If you have really many elements to remove (and a long list), it may be faster to iterate over the list and add all elements who are not to be removed to a new list, since each remove()-step in a array-list copies all elements after the removed one by one. In this case, if you index list is not already sorted (and you can iterate over it parallel to the main list), you may want to use a HashSet or BitSet or some similar O(1)-access-structure for the contains() check:
/**
* creates a new List containing all elements of {@code original},
* apart from those with an index in {@code indices}.
* Neither the original list nor the indices collection is changed.
* @return a new list containing only the remaining elements.
*/
public <X> List<X> removeElements(List<X> original, Collection<Integer> indices) {
// wrap for faster access.
indices = new HashSet<Integer>(indices);
List<X> output = new ArrayList<X>();
int len = original.size();
for(int i = 0; i < len; i++) {
if(!indices.contains(i)) {
output.add(original.get(i));
}
}
return output;
}
Comments
order your list of indexes, like this
if 2,12,9,7,3 order desc to 12,9,7,3,2
and then do this
for(var i = 0; i < indexes.length; i++)
{
source_array.remove(indexes[0]);
}
this should resolve your problem.
Comments
If the elements you wish to remove are all grouped together, you can do a subList(start, end).clear() operation.

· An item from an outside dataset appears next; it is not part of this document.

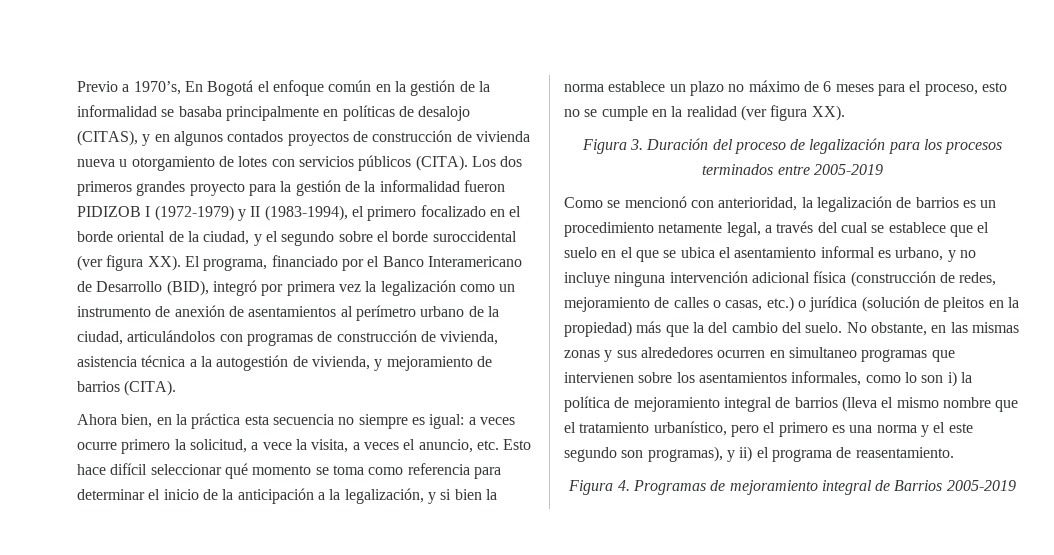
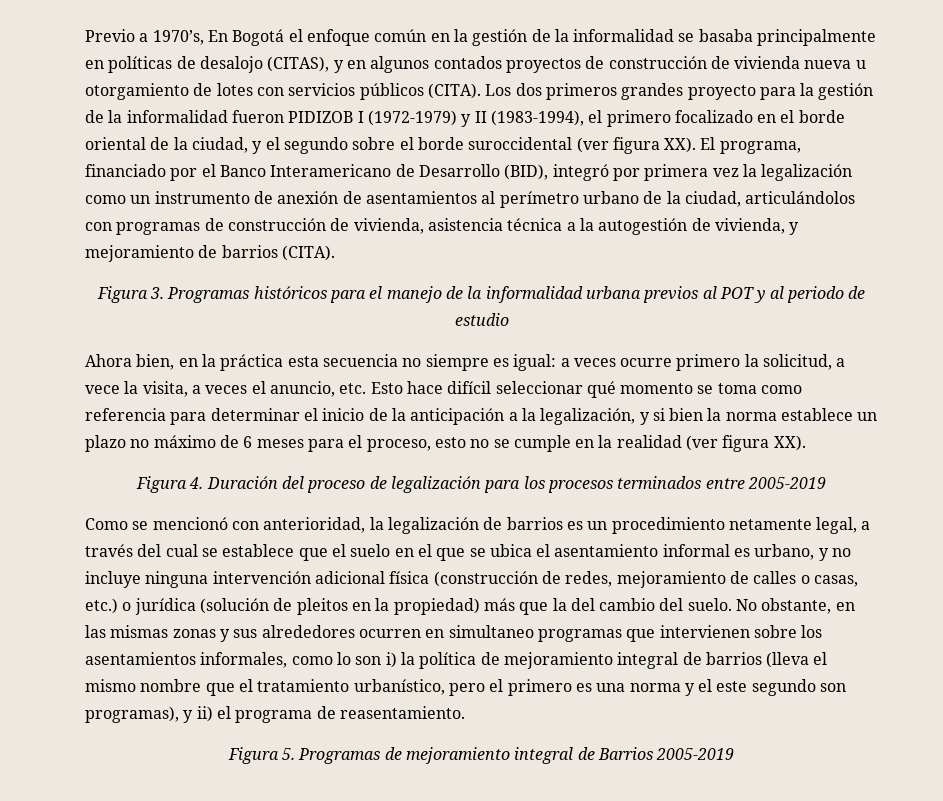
(177, 388) none -> [96,286,866,303] [454,313,509,326] // Figura 3. Programas históricos para el manejo de la informalidad urbana previos al POT y al periodo de estudio
[629,139,643,150] 3. -> [189,477,204,489] 4.
[617,480,630,491] 4. -> [282,748,296,760] 5.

If the elements you wish to remove are scattered, it may be better to create a new ArrayList, add only the elements you wish to include, and then copy back into the original list.
Edit: I realize now this was not a question of performance but of logic.

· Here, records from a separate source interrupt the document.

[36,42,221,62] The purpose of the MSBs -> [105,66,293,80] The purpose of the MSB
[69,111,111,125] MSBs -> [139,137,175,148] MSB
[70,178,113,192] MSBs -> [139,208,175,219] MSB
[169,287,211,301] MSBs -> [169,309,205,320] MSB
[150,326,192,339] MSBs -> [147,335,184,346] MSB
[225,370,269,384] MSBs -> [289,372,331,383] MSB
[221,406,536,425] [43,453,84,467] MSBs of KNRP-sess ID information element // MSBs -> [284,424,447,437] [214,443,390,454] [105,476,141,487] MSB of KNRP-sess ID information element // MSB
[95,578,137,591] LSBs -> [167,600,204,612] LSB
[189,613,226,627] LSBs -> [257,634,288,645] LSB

If you want to remove positions X to the Size
//a is the ArrayList
a=(ArrayList)a.sublist(0,X-1);
Comments
Assuming your indexes array is sorted (eg: 1, 3, 19, 29), you can do this:
for (int i = 0; i < indexes.size(); i++){
originalArray.remove(indexes.get(i) - i);
}
Comments
A more efficient method that I guess I have not seen above is creating a new Arraylist and selecting which indices survive by copying them to the new array. And finally reassign the reference.
Comments
I ended up here for a similar query and @aioobe's answer helped me figure out the solution. However, if you are populating the list of indices to delete yourself, might want to consider using this:
indices.add(0, i);
This will eliminate the need for (the costly) reverse-sorting of the list before iterating over it, while removing elements from the main ArrayList.